### What to produce
In the listing below, a line holding "right shoulder: (561, 371, -2)" and a line holding "right shoulder: (992, 357, 7)" mark the range. Retype both exactly, with all lines between them.

### Input
────

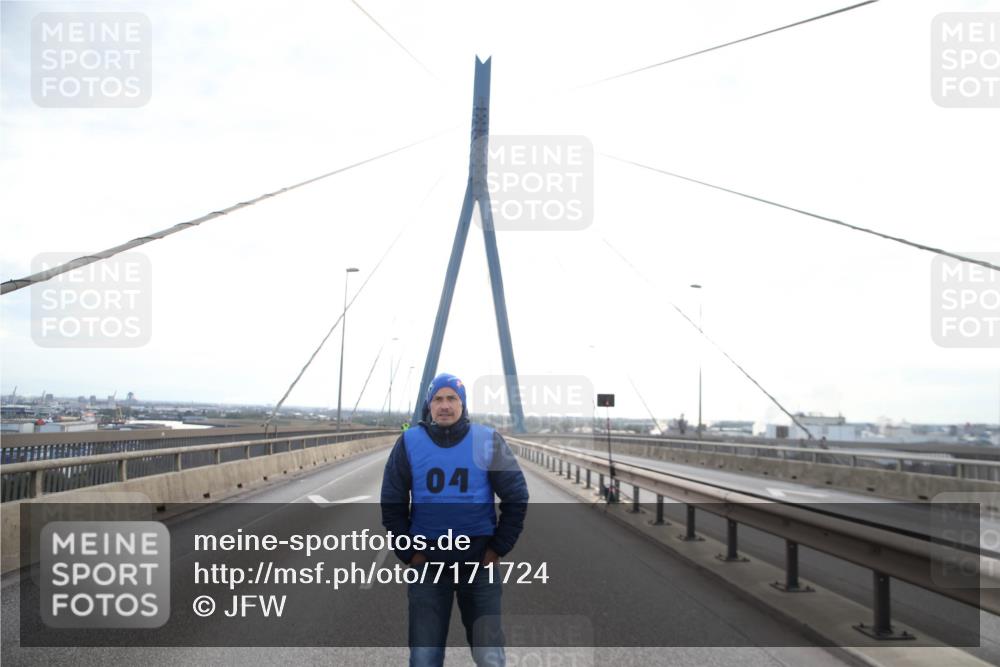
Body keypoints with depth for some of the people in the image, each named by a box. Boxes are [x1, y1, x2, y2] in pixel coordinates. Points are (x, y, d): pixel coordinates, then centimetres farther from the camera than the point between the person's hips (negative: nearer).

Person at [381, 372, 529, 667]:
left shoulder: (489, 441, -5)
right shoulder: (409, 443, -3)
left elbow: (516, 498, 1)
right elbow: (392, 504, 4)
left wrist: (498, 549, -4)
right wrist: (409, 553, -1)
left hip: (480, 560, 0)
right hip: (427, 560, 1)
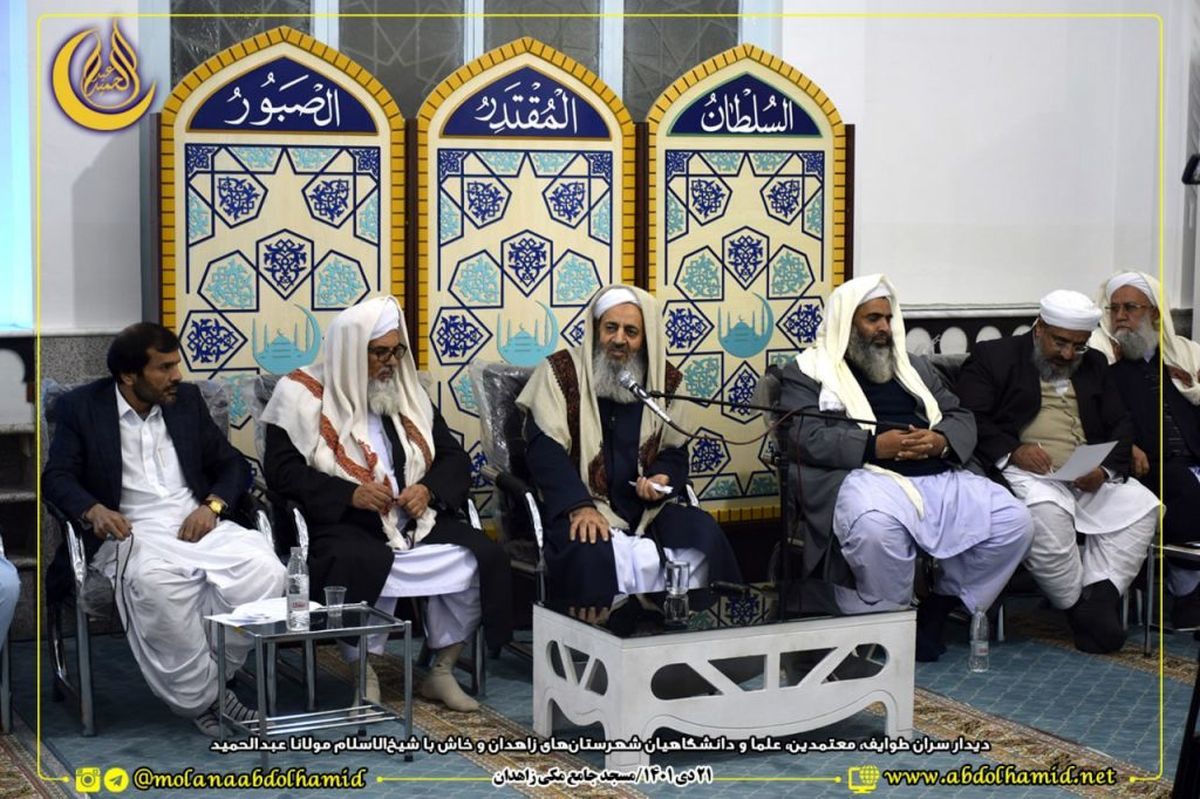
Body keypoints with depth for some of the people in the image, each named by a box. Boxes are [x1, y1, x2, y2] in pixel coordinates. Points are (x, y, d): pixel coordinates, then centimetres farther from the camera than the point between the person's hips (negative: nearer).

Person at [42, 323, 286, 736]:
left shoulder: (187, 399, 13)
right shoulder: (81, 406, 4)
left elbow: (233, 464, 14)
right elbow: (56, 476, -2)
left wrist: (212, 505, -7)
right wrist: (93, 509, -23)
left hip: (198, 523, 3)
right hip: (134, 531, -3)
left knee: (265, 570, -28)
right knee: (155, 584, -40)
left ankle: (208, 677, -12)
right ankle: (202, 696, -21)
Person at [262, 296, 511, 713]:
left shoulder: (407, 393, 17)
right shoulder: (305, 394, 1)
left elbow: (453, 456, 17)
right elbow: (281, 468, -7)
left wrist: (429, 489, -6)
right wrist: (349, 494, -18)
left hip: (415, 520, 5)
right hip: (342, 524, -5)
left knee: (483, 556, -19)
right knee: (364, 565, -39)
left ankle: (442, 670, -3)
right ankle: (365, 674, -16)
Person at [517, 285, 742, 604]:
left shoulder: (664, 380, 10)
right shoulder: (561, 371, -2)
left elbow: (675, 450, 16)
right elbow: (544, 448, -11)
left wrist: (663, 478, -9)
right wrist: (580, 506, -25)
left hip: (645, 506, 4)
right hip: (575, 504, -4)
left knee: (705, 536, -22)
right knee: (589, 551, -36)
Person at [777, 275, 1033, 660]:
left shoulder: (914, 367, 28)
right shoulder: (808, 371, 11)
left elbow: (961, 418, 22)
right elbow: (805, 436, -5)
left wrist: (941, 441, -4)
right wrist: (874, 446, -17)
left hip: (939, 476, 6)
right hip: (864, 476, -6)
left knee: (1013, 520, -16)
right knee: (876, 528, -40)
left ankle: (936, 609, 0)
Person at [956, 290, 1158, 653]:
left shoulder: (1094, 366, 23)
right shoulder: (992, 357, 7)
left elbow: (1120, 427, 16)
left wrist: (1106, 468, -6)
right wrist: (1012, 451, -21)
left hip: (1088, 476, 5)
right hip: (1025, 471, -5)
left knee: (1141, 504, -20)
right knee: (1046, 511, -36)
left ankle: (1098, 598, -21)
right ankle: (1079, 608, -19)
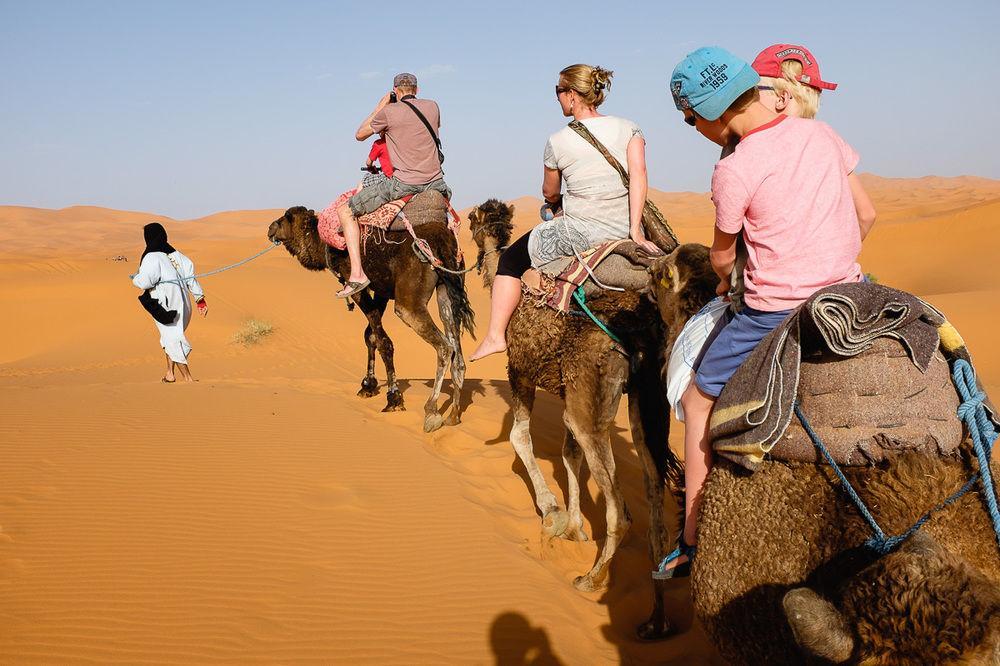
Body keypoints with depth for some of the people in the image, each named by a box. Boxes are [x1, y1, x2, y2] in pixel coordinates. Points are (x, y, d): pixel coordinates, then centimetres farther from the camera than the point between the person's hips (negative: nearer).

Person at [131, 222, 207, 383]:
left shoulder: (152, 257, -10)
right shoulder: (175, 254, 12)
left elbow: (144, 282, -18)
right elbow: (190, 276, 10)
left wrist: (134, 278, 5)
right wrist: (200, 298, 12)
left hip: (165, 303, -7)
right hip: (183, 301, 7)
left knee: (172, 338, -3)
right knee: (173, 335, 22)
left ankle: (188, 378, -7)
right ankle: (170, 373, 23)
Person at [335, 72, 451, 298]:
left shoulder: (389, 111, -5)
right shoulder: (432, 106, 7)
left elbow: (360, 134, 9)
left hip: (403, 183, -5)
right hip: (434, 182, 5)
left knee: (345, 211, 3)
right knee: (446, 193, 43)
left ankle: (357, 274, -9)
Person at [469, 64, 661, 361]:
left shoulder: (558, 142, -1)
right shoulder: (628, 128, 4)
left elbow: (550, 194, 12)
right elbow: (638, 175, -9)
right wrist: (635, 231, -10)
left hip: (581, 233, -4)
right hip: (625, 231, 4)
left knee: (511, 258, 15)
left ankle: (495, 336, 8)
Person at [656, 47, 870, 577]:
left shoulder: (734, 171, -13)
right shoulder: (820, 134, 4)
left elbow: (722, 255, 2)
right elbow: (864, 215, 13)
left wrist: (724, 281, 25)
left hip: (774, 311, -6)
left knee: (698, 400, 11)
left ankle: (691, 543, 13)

────

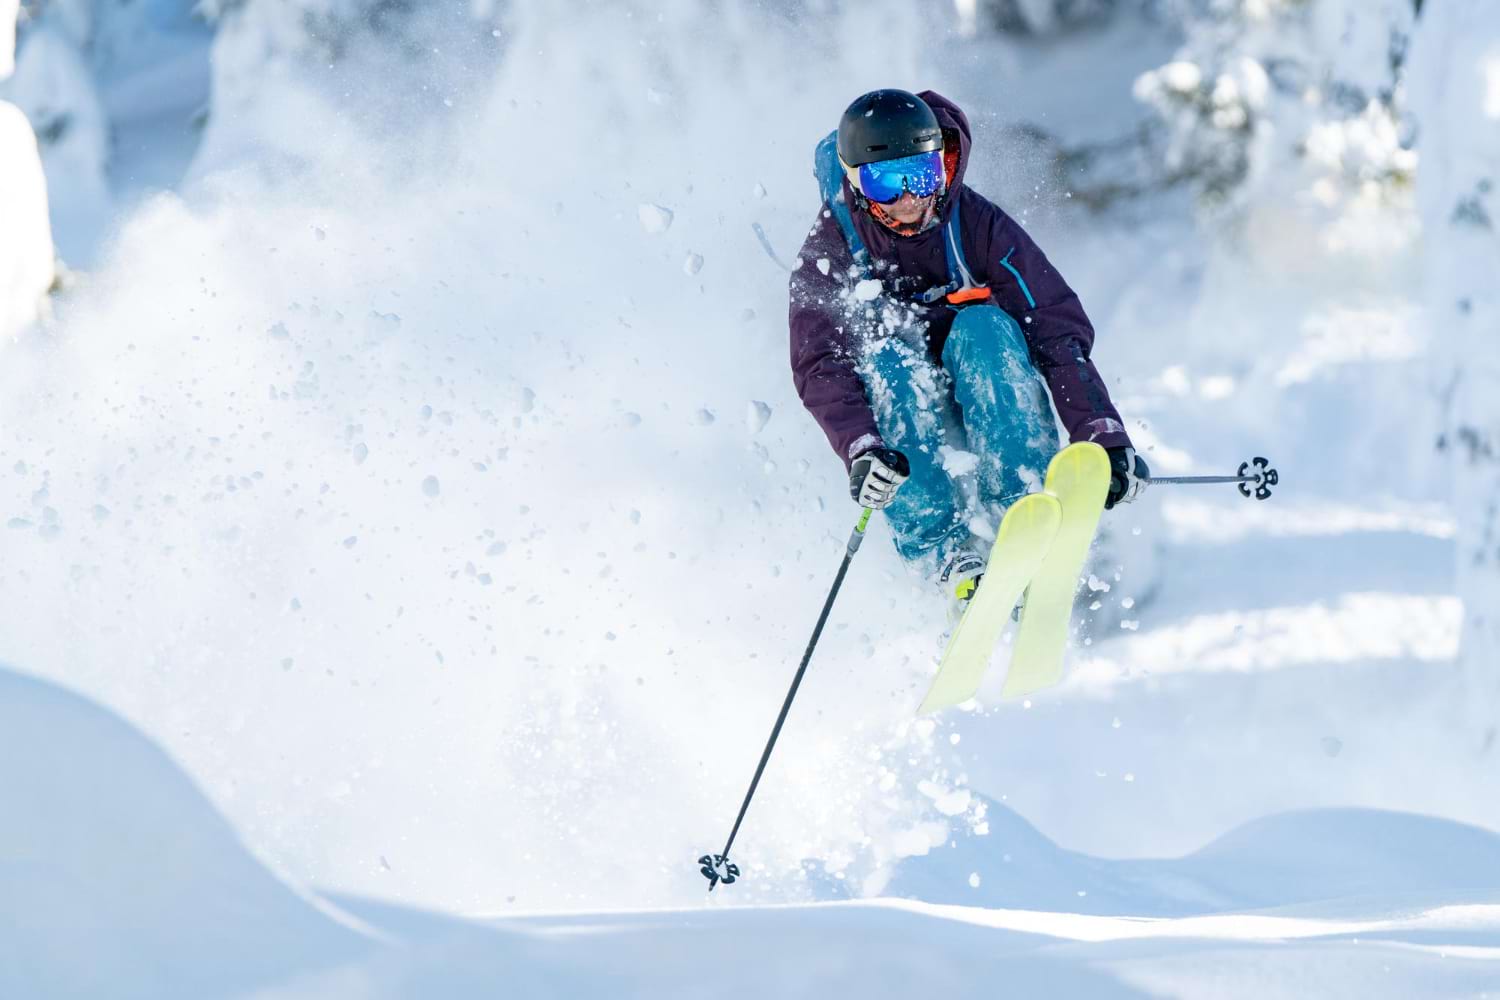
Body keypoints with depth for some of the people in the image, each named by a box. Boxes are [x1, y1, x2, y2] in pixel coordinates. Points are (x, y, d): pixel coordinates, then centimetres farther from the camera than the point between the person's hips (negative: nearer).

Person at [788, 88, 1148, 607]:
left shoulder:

────

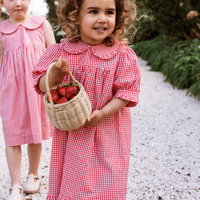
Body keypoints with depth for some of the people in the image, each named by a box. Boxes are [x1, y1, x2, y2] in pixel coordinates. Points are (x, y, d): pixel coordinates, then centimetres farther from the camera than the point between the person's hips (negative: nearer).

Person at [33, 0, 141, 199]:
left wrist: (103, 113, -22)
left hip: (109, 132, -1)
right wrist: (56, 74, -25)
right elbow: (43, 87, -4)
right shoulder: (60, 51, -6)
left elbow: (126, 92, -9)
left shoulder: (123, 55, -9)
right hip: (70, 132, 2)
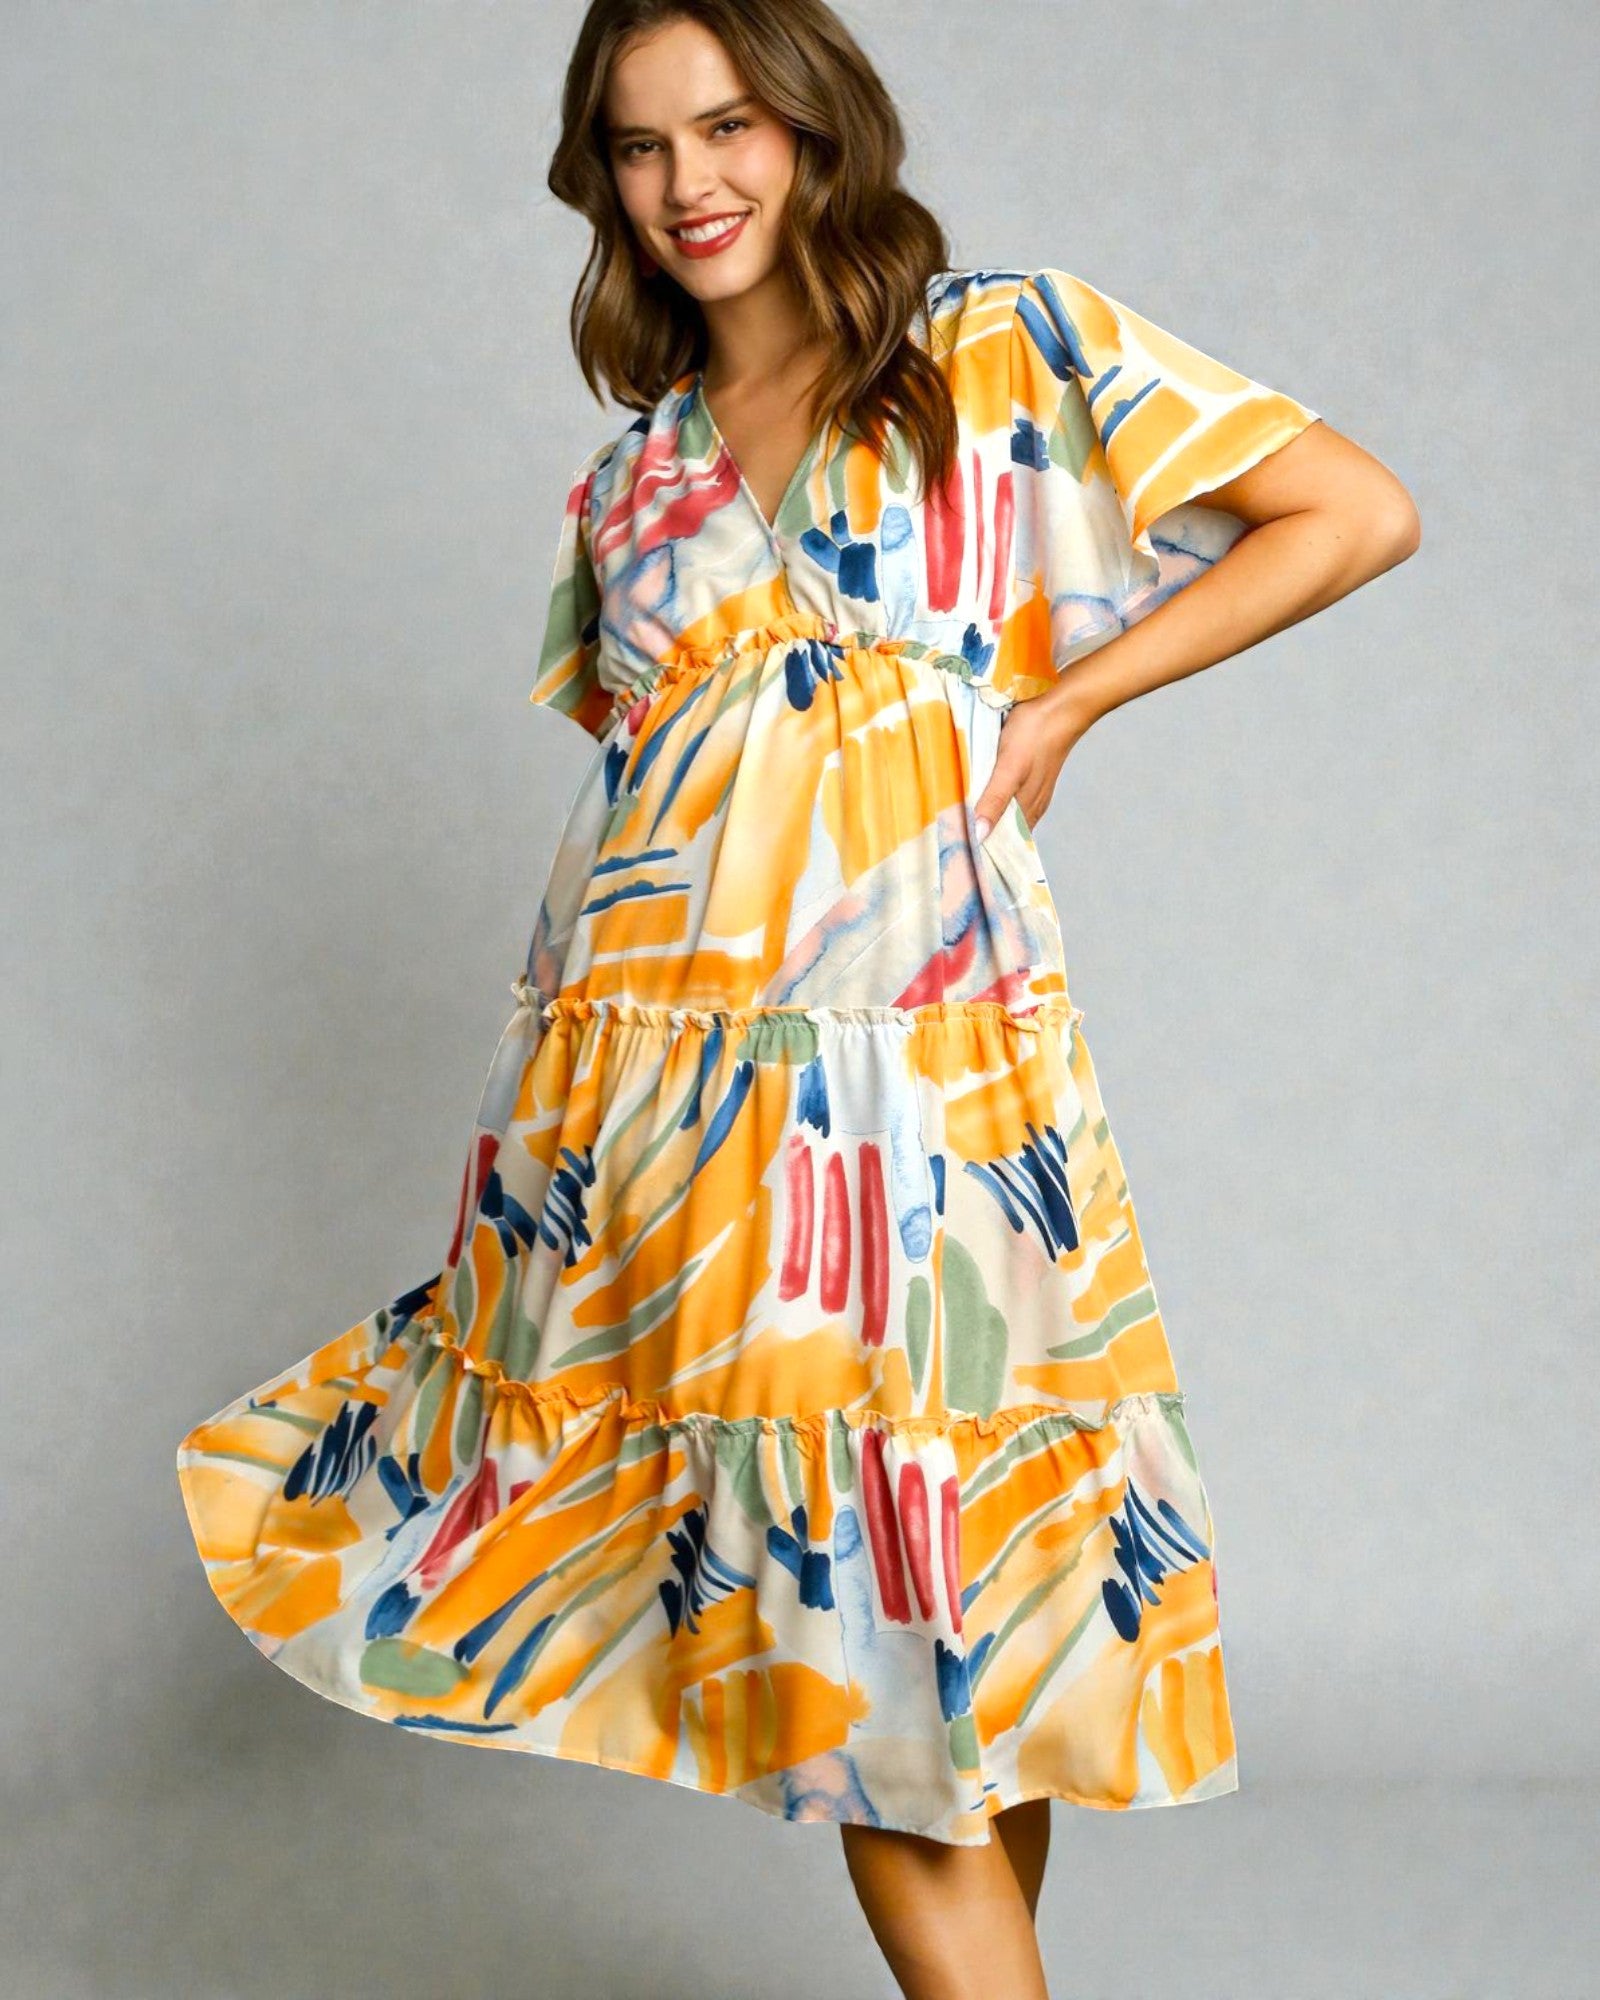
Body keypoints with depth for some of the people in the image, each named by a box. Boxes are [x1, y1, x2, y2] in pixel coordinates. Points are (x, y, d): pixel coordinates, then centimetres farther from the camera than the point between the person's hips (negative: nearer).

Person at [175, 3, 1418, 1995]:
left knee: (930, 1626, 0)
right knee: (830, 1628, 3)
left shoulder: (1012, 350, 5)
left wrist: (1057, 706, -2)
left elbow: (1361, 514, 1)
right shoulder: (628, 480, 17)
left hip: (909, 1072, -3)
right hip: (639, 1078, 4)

────

### Completed task
right shoulder: (561, 371, -2)
left elbow: (675, 450, 16)
right elbow: (544, 448, -11)
left wrist: (663, 478, -9)
right wrist: (580, 506, -25)
left hip: (645, 506, 4)
right hip: (575, 504, -4)
left knee: (705, 536, -22)
right knee: (589, 551, -36)
Person at [777, 275, 1033, 660]:
left shoulder: (914, 367, 28)
right shoulder: (808, 371, 11)
left elbow: (961, 418, 22)
right elbow: (805, 436, -5)
left wrist: (941, 441, -4)
right wrist: (874, 446, -17)
left hip: (939, 476, 6)
right hip: (864, 476, -6)
left knee: (1013, 520, -16)
right knee: (876, 528, -40)
left ankle: (936, 609, 0)
Person at [956, 290, 1158, 653]:
left shoulder: (1094, 366, 23)
right shoulder: (992, 357, 7)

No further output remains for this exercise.